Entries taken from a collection
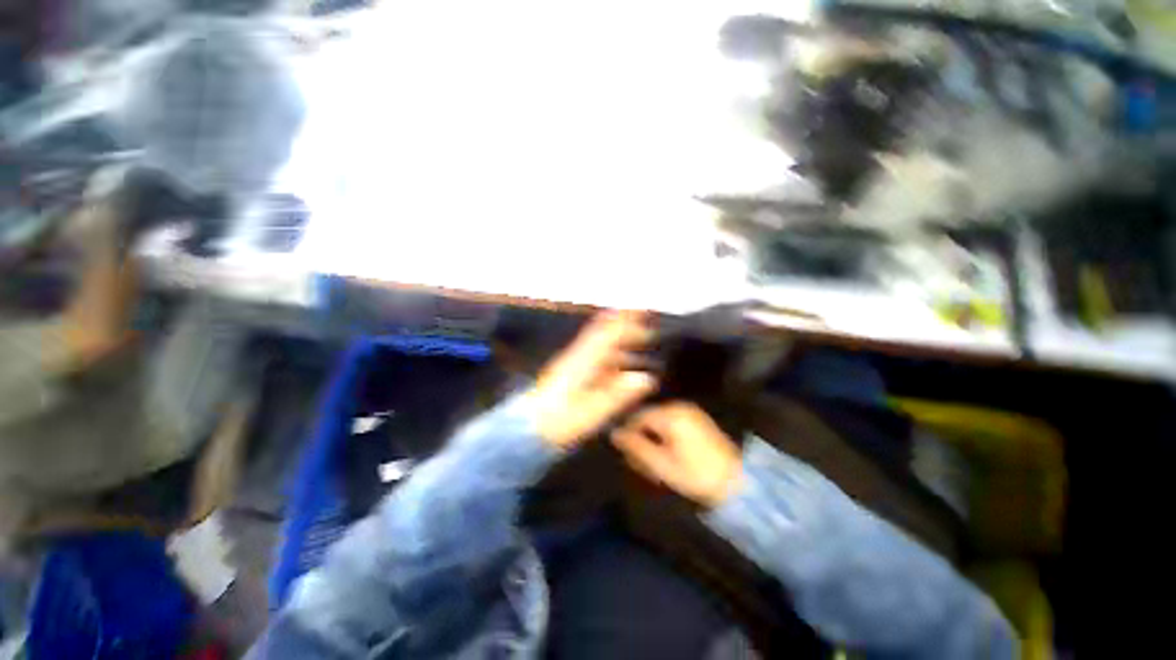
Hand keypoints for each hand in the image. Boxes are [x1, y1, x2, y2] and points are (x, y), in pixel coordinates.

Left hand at [531, 310, 657, 448]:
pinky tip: (620, 369)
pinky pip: (595, 359)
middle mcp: (579, 357)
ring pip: (600, 346)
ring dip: (620, 343)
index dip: (625, 319)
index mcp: (583, 361)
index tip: (641, 308)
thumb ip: (618, 394)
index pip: (608, 332)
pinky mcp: (569, 375)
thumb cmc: (559, 420)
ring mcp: (573, 364)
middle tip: (647, 331)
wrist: (527, 429)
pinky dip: (611, 358)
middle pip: (604, 334)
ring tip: (639, 348)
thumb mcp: (591, 411)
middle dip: (625, 329)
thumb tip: (645, 378)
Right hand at [612, 402, 741, 507]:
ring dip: (652, 437)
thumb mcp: (661, 464)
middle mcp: (679, 406)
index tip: (625, 451)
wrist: (737, 482)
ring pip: (659, 420)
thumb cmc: (696, 474)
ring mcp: (690, 411)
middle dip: (641, 436)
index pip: (638, 416)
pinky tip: (667, 453)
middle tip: (638, 460)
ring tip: (652, 459)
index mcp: (670, 414)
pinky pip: (672, 422)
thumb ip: (636, 447)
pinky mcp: (697, 419)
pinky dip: (665, 435)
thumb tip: (615, 434)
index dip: (628, 432)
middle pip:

**TASK TO COMPLETE:**
When you repeat the data, keep every line exact and drop the images.

**EXERCISE SOLUTION:**
Hand keypoints for each hand in the image. Boxes are [x1, y1, x2, y2] and points are (x, y), in pixel coordinates.

Left hand at [531, 310, 657, 448]:
pinky tip: (620, 369)
pinky pip: (595, 359)
middle mcp: (579, 357)
ring pip: (600, 346)
ring dip: (620, 343)
index dip: (625, 319)
index mcp: (583, 361)
index tip: (641, 308)
thumb ip: (618, 394)
index pip: (608, 332)
pinky mcp: (569, 375)
thumb cmc: (559, 420)
ring mcp: (573, 364)
middle tip: (647, 331)
wrist: (527, 429)
pinky dip: (611, 358)
middle pip: (604, 334)
ring tip: (639, 348)
thumb mcp: (591, 411)
middle dip: (625, 329)
thumb tip: (645, 378)
Right hand at [612, 402, 741, 507]:
ring dip: (652, 437)
thumb mcp: (661, 464)
middle mcp: (679, 406)
index tip: (625, 451)
wrist: (737, 482)
ring pip: (659, 420)
thumb cmc: (696, 474)
ring mcp: (690, 411)
middle dip: (641, 436)
index pip: (638, 416)
pinky tip: (667, 453)
middle tip: (638, 460)
ring tip: (652, 459)
index mcp: (670, 414)
pinky pip: (672, 422)
thumb ip: (636, 447)
pinky mcp: (697, 419)
pinky dip: (665, 435)
thumb tip: (615, 434)
index dip: (628, 432)
middle pip:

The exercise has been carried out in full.